(Electronic design automation data)

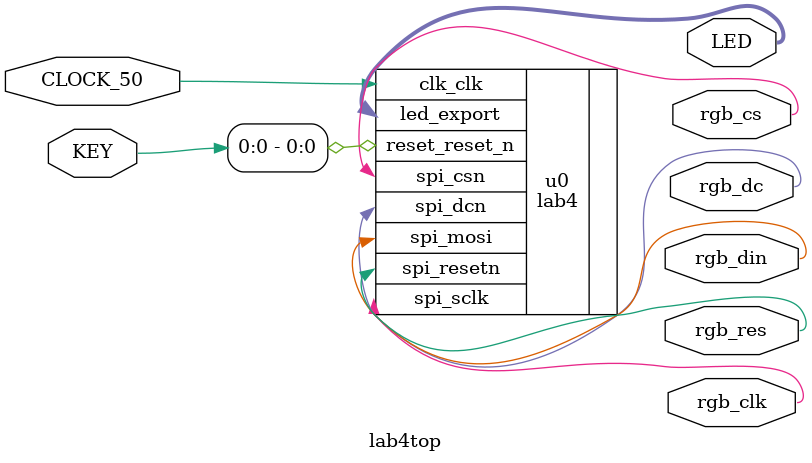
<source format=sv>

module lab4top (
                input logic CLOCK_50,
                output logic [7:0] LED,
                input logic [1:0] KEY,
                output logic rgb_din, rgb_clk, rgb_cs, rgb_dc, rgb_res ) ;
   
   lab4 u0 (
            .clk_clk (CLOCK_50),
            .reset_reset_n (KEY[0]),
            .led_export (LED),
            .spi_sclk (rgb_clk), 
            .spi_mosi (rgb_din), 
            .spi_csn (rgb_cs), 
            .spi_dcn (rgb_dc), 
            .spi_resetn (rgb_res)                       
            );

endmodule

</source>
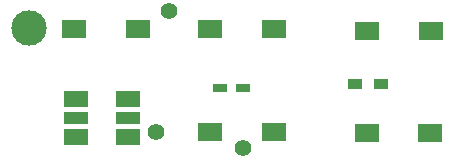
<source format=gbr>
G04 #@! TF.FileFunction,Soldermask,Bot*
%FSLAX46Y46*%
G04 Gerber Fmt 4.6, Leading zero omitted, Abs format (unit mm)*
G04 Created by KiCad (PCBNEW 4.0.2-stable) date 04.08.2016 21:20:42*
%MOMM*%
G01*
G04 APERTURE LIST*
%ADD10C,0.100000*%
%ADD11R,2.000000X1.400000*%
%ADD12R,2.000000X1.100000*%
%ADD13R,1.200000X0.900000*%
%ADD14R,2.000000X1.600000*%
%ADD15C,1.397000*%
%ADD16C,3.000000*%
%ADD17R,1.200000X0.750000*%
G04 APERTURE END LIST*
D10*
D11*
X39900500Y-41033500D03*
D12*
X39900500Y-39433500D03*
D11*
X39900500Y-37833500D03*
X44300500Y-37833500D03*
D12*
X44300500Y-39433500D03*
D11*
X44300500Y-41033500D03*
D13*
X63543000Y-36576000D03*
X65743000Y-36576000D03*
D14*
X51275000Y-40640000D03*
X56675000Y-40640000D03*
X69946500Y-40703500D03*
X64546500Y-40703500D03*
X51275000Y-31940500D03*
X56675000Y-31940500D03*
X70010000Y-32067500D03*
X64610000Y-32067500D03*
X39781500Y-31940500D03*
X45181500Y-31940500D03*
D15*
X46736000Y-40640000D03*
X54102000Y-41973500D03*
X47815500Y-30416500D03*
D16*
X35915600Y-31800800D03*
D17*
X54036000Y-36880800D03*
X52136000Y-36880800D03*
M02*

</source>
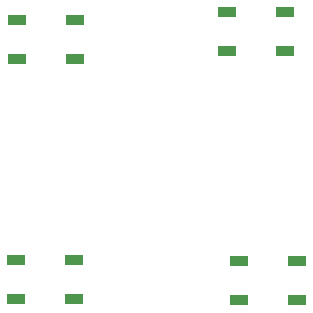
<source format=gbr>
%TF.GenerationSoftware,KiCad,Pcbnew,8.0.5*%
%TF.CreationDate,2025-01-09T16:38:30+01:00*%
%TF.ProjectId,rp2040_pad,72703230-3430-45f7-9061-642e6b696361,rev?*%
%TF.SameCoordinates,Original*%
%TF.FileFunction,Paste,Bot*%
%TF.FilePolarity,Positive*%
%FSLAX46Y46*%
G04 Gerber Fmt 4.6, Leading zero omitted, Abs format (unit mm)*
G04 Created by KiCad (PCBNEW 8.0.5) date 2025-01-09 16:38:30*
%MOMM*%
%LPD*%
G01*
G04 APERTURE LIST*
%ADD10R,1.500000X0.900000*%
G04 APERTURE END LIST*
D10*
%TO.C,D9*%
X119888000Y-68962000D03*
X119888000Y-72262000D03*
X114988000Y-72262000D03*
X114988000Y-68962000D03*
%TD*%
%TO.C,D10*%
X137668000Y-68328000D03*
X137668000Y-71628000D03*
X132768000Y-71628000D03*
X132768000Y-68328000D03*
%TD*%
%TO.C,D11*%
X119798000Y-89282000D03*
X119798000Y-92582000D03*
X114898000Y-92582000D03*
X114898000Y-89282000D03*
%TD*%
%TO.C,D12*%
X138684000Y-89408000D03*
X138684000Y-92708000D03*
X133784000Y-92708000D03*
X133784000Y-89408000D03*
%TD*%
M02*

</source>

Work order -
Go through the entries and copy every line that has "output".

Response box -
                output logic [7:0] LED,
                output logic rgb_din, rgb_clk, rgb_cs, rgb_dc, rgb_res ) ;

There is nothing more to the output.